Honda’s last full factory F1 program ended in 2021 (above), although it has continued to partner with Red Bull on its powertrains in the years since. Next year, it returns as works entry with Aston Martin. Bryn Lennon/Getty Images

Its return comes at a time when global scale motorsport programs are far more complicated to justify than in years past. Soichiro Honda was able to green-light Honda’s first F1 program on the simple basis that he wanted to. Nowadays, manufacturers need to weigh up obvious factors like cost against broader corporate priorities (Honda’s last exit from F1 was driven by a desire to focus on zero-emission tech such as electrification and hydrogen), as well as global considerations like politics and the environment.

So while racing is in Honda’s DNA, actually going out and doing it has become an exercise in balancing the company’s heritage and ethos against the realities of acting in the broader interests of a multinational corporation.

“Next year, we are calling our ‘fifth generation’ (in racing),” said Mibe. “We’ve been participating, quitting, participating again next year… Each generation, the CEOs have said that racing costs a lot of money, so sometimes we’ve quit to concentrate on our business.

“But all employees at Honda are aware that we have this (racing) DNA. That’s why we decided for this fifth generation to once again participate in F1. We want this generation to be stable. So for that reason HRC (Honda Racing Corporation) is working independently to focus on stabilization, and Mr. Watanabe (Ed: Koji Watanabe, HRC president) is putting a lot of effort into realizing that.”

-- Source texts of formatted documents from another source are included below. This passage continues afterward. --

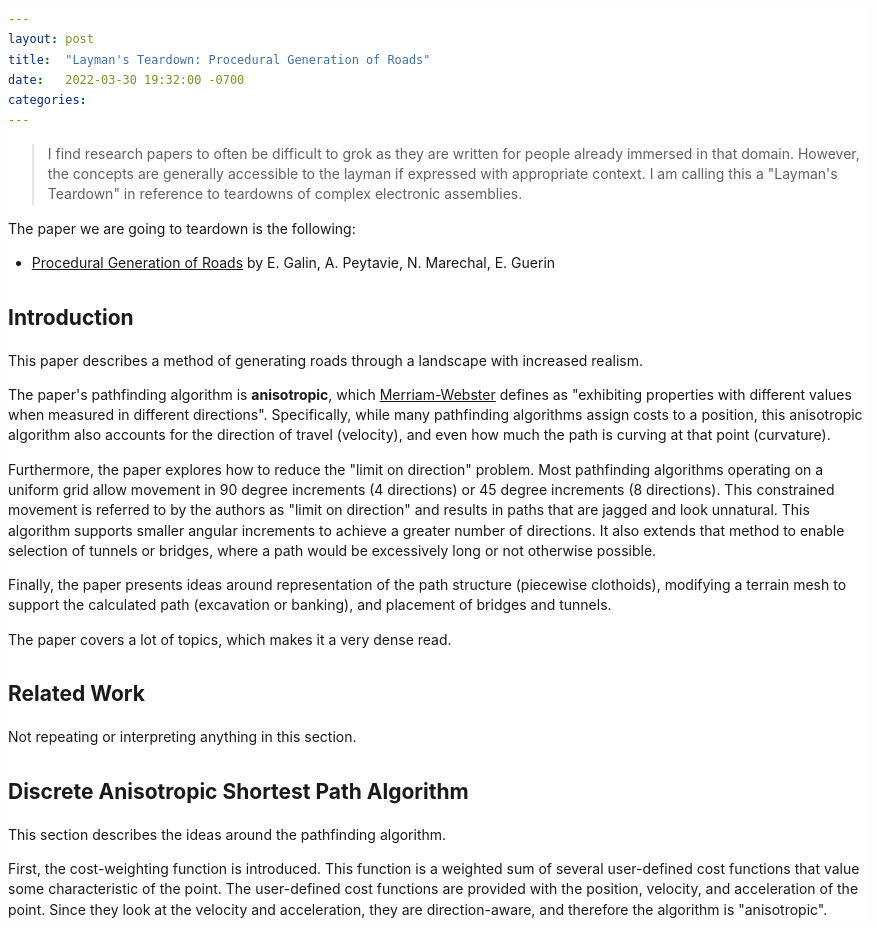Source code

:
 ```yaml
---
layout: post
title:  "Layman's Teardown: Procedural Generation of Roads"
date:   2022-03-30 19:32:00 -0700
categories: 
---
```

> I find research papers to often be difficult to grok as they are written for people already immersed in that domain.  However, the concepts are generally accessible to the layman if expressed with appropriate context.  I am calling this a "Layman's Teardown" in reference to teardowns of complex electronic assemblies.

The paper we are going to teardown is the following:

* [Procedural Generation of Roads](https://hal.archives-ouvertes.fr/hal-01381447/file/paths-author-version.pdf) by E. Galin, A. Peytavie, N. Marechal, E. Guerin

## Introduction

This paper describes a method of generating roads through a landscape with increased realism.

The paper's pathfinding algorithm is **anisotropic**, which [Merriam-Webster](https://www.merriam-webster.com/dictionary/anisotropic) defines as "exhibiting properties with different values when measured in different directions".  Specifically, while many pathfinding algorithms assign costs to a position, this anisotropic algorithm also accounts for the direction of travel (velocity), and even how much the path is curving at that point (curvature).

Furthermore, the paper explores how to reduce the "limit on direction" problem.  Most pathfinding algorithms operating on a uniform grid allow movement in 90 degree increments (4 directions) or 45 degree increments (8 directions).  This constrained movement is referred to by the authors as "limit on direction" and results in paths that are jagged and look unnatural.  This algorithm supports smaller angular increments to achieve a greater number of directions.  It also extends that method to enable selection of tunnels or bridges, where a path would be excessively long or not otherwise possible.

Finally, the paper presents ideas around representation of the path structure (piecewise clothoids), modifying a terrain mesh to support the calculated path (excavation or banking), and placement of bridges and tunnels.

The paper covers a lot of topics, which makes it a very dense read.

## Related Work

Not repeating or interpreting anything in this section.

## Discrete Anisotropic Shortest Path Algorithm

This section describes the ideas around the pathfinding algorithm.

First, the cost-weighting function is introduced.  This function is a weighted sum of several user-defined cost functions that value some characteristic of the point. The user-defined cost functions are provided with the position, velocity, and acceleration of the point.  Since they look at the velocity and acceleration, they are direction-aware, and therefore the algorithm is "anisotropic".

“The goal,” added Watanabe with a grin, “is not to create six generations.”

Achieving that goal will come down in large part to managing costs. HRC is actively developing its performance parts division, but it will take more than that to cover the massive expense required to be competitive in F1.

The 1965 Mexican GP-winning Honda RA272 was guest of honor at last weekend’s Mexican GP, the site of its historic triumph 60 years earlier. Colin McMaster/Getty Images

“F1 is the most expensive racing in the world,” said Mibe. “But we’re in discussions about the regulations to control the amount of money we’re using. F1 is high-technology so we cannot reduce a lot, because we also need to keep developing new technology. So we will have to find a balance. Meeting the cost cap is difficult, so we need to manage our resources to take care of that and keep our competitiveness, and I think that will be the new challenge for us.”

On paper, Honda’s fifth generation appears to have all the ingredients to be an exciting one. In preparation for a reset in F1’s technical regulations, Aston Martin made a headline-grabbing move to sign Adrian Newey, who has led the development of the 2026 car. His arrival was the sharp tip of a far more wide-ranging upgrade of the team’s design and engineering muscle over the past 12-18 months.

Then there’s Aston Martin’s recently-opened 400,000 square foot AMF1 Team Technology Campus, a three-building facility at Silverstone that houses all of the team’s design, engineering and manufacturing resources, including a new wind tunnel.

All that’s before you factor in Honda itself, and the firepower that has already delivered 89 victories, 223 podiums, six Drivers’ championships and six Constructors’ titles as an engine manufacturer. (Plus another three GP wins as a full entrant, with John Surtees following up Ginther’s early success with victory at Monza in 1967 in the Eric Broadley-designed ‘Hondola’ RA300, and Jenson Button giving the RA106 its day in the sun almost four decades later at the 2006 Hungarian GP).

How much all that on-paper potential translates to the track is a question that will start to be answered at Albert Park next March, when a story that began with an upstart manufacturer from Asia, a Hollywood-born “happy little man” known for his test and development prowess, and a cute car with an equally cute but evolutionary engine prepares to stroll into its next chapter as Aston Martin Aramco Honda. RA272 delivered on Soichiro Honda’s dream, but there are lots more for the company he built to go and chase.